You see, my lords, he has stated that, if a governor is appointed to hold his office only for a short time, the consequence would be, either an avowed disobedience, or, what is worse, extreme falsehood and hypocrisy. Your lordships know that this man has held his office for a long time, and yet his disobedience has been avowed, and his hypocrisy and his falsehood have been discovered, and have been proved to

your lordships in the course of this trial. You see this man has declared what are the principles which should rule the conduct of men, whom you have constituted the guardians of your property, and checks upon the morals and fidelity of others. Mr. Hastings tells you himself directly what his duty was; he tells you himself, and he pronounces his own condemnation, what was expected from him, namely, that he should give a great example himself, and be a check and guardian of the fidelity of all that are under him.
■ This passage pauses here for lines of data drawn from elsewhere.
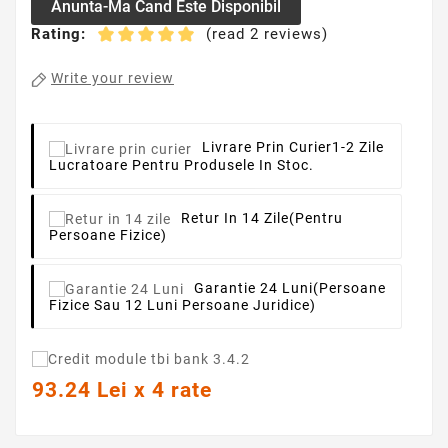
Anunta-Ma Cand Este Disponibil
Rating:
(read 2 reviews)
Write your review
Livrare Prin Curier
1-2 Zile
Lucratoare Pentru Produsele In Stoc.
Retur In 14 Zile
(pentru
Persoane Fizice)
Garantie 24 Luni
(persoane
Fizice Sau 12 Luni Persoane Juridice)
93.24 Lei x 4 rate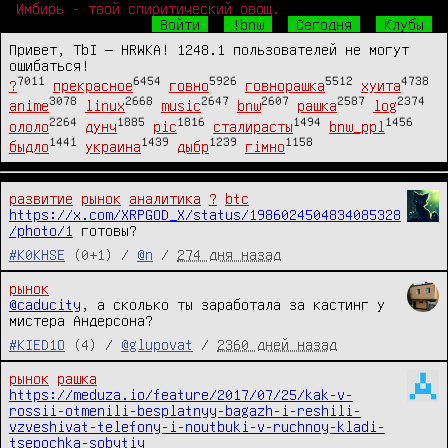
Имбирь - твой спиритический овощ.
Войти
!bnw
Сегодня
Клубы
Привет, TbI — HRWKA! 1248.1 пользователей не могут
ошибаться!
7011
6454
5926
5512
4738
?
прекрасное
говно
говнорашка
хуита
3078
2668
2647
2607
2587
2374
anime
linux
music
bnw
рашка
log
2264
1885
1816
1494
1456
ололо
дунч
pic
сталирасты
bnw_ppl
1441
1439
1239
1158
быдло
украина
дыбр
гімно
развитие
рынок
аналитика
?
btc
https://x.com/XRPGOD_X/status/1986024504834085328
/photo/1
 готовы?
#K0KHSE
(0+1) /
@n
/
274 дня назад
рынок
@caducity
, а сколько ты заработала за кастинг у 
мистера Андерсона?
#KIED1O
(4) /
@glupovat
/
2360 дней назад
рынок
рашка
https://meduza.io/feature/2017/07/25/kak-v-
rossii-otmenili-besplatnyy-bagazh-i-reshili-
vzveshivat-telefony-i-noutbuki-v-ruchnoy-kladi-
tsepochka-sobytiy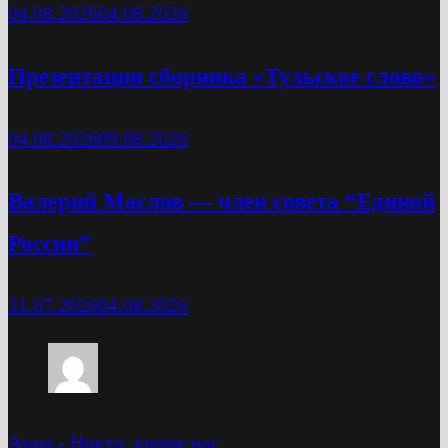
04.08.2026
04.08.2026
Презентации сборника «Тульское слово»
04.08.2026
09.08.2026
Валерий Маслов — член совета “Единой
России”
31.07.2026
04.08.2026
Анна
-
Никто, кроме нас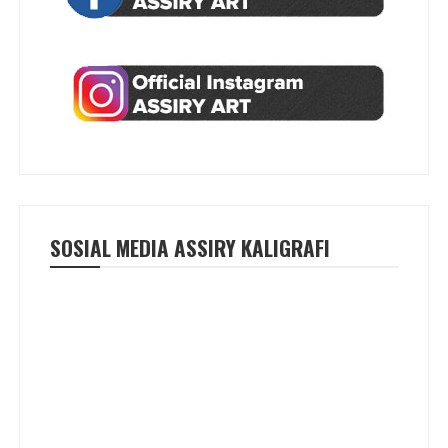
SOSIAL MEDIA ASSIRY KALIGRAFI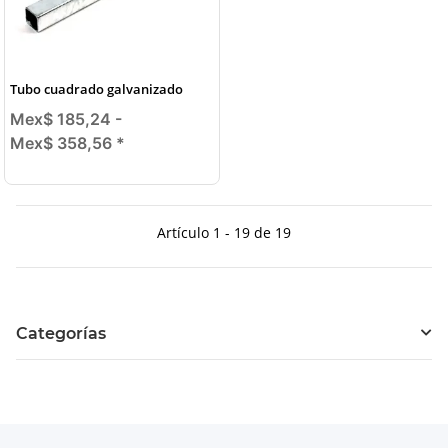
Tubo cuadrado galvanizado
Mex$ 185,24 -
Mex$ 358,56
*
Artículo 1 - 19 de 19
Categorías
He declares at the end of this letter, that a very short continuance in their service would enable him to make a fortune up to the height of his desire. He has since thought proper to declare to you, that he is a beggar and undone, notwithstanding all his irregular resources, in that very service. I have read this letter to your lordships, that you may contrast it with the conduct of the prisoner, as stated by us and proved by the evidence we have adduced. We have stated and proved, that Mr. Hastings did enter upon a systematic connivance at the peculation of the company's servants-that he refused to institute any check whatever for the purpose of preventing corruption; and that he carried into execution no one measure of government, agreeably to the positive and solemn engagements, into which he had entered with the directors. We therefore charge him not only with his own corruptions, but with a systematic, premeditated corruption of the whole service, from the time when he was appointed, in the beginning of the year 1772, down to the year 1785, when he left it. He never attempted to detect any one single abuse whatever; he never endeavored once to put a stop to any corruption, in any man, black or white, in any way whatever. And thus he has acted in a government, of which he himself declares the nature to be such, that it is almost impossible so to detect misconduct as to give legal evidence of it, though a man should be declared, by the cries of the whole people, to be guilty.